Any ideas why I had so much lees? Is it from using home juiced apples rather than supermarket juice? Should I have filtered it all before fermenting?

At the moment I have (in the order it came out the tap at the bottom):

8 bottles which have quite a bit lot of sediment - i.e. the lees. The plan when drinking is to pour this into glasses through a fine sieve.

24 bottles which came out next from the middle of the container and seem pretty much sediment free, though they are a beautiful "real cider" colour:



These are probably to be drunk as is or possibly also sieved if necesssary.

After these, the "cake" from the top of the container started blocking the tap - five more bottles were produced by filtering it through a fine sieve, these look similar to the ones from the middle of the tank (possibly slightly lighter in colour). These should be fine to drink straight as is.

All bottles were primed with 25 ml of 11g sugar/100ml apple juice for carbonation.

The plan is to start drinking them in two weeks. I will report back on which (if any) of these are drinkable.
 
I made similar rookie mistakes last year and got a lot of sediment in some bottles - they were still fine once cleared, just made pouring a bit of a pain and it was annoying to waste the cloudy bit at the bottom of the bottles.

I think the answer is to siphon into a clean vessel (ideally a demijohn) before bottling and leave to clear in that vessel. Then siphon again to a bottling bucket with a tap at the bottom. I hope to do a better job of that this year.
 
You could win an award with that, I think it's the worst attempt at making Cider i've ever seen. :D
 
Been drinking these for the last couple of weeks.

They didn't carbonate in the bottles - perhaps the supermarket 100% apple juice I used to carbonate has something in it?

Opaque yellow colour.
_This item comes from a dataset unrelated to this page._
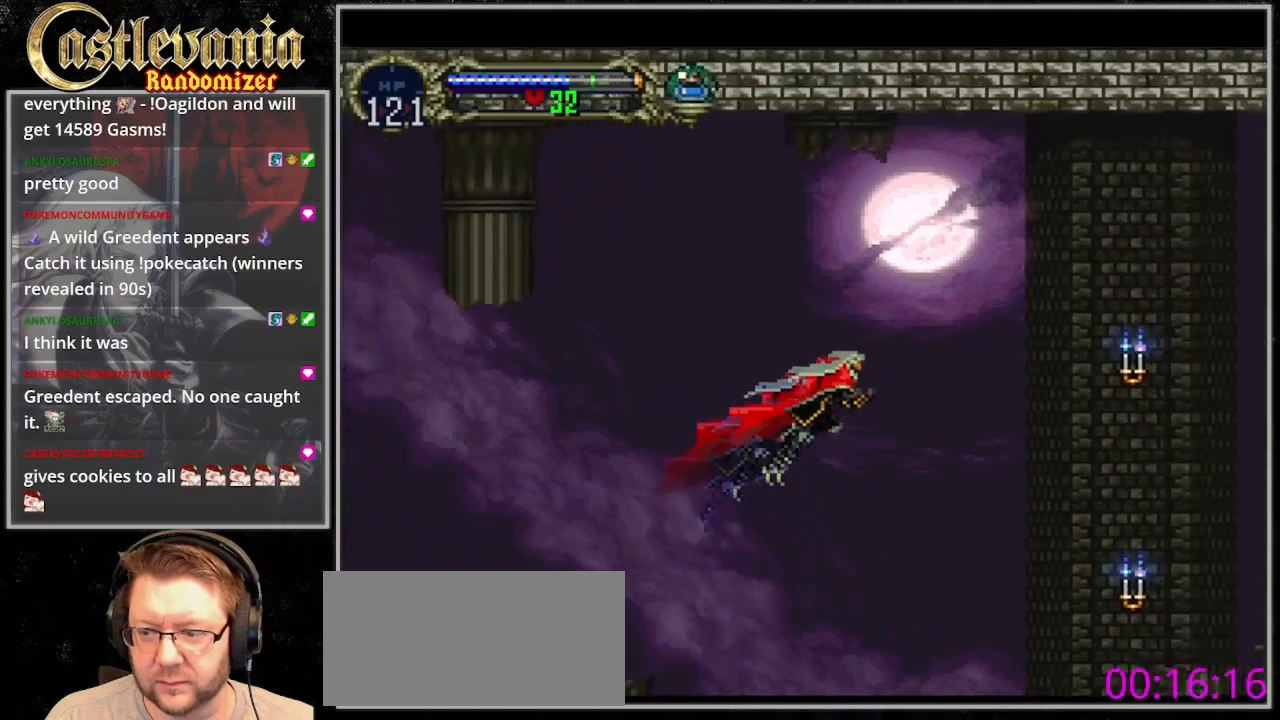
{"dt_ms": 500, "buttons": ["DPAD_RIGHT"], "events": [[500, "CROSS", "up"]]}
Sediment at the bottom of some of the bottles is well behaved and stays at the bottom of the bottle when you pour the cider into a glass.

The initial taste is quite sour (perhaps from some of the sweet-sour apples used) but as you drink it the body sends signals to the brain that it's pure vitamins and alcohol and to send more down and you start to like it and it doesn't taste sour any more (sounds strange but that's how it is).

I didn't measure initial or final gravity but from drinking a few at once I'd guess at roughly 5% alcohol (i.e. clearly not half that and clearly not double that).

Not much variation based on the order the bottles were they were pulled from - same from all parts of the fermenter.

The key thing is - I prefer this to both "Strongbow" and "Lisiak zo Sadu" (Heineken Slovakia) - ciders that are available in the supermarket so that's mission accomplished I think.
 
Finished these just before Christmas. The last few were much less sour, and better tasting generally, so I obviously should have left them to mature for longer.
 
Finished these just before Christmas. The last few were much less sour, and better tasting generally, so I obviously should have left them to mature for longer.

If you have somewhere warm enough for a steady ferment, now's a good time to get the next TC on so it's in good order for xmas
 
If you have somewhere warm enough for a steady ferment, now's a good time to get the next TC on so it's in good order for xmas
In my very limited experience of making a TC I'd say that is the best advice going. :thumb:
It takes months for 'real' cider to mature properly and yet people knock out a cider and sometimes seem to expect it to be fully mature and ready to drink very soon after.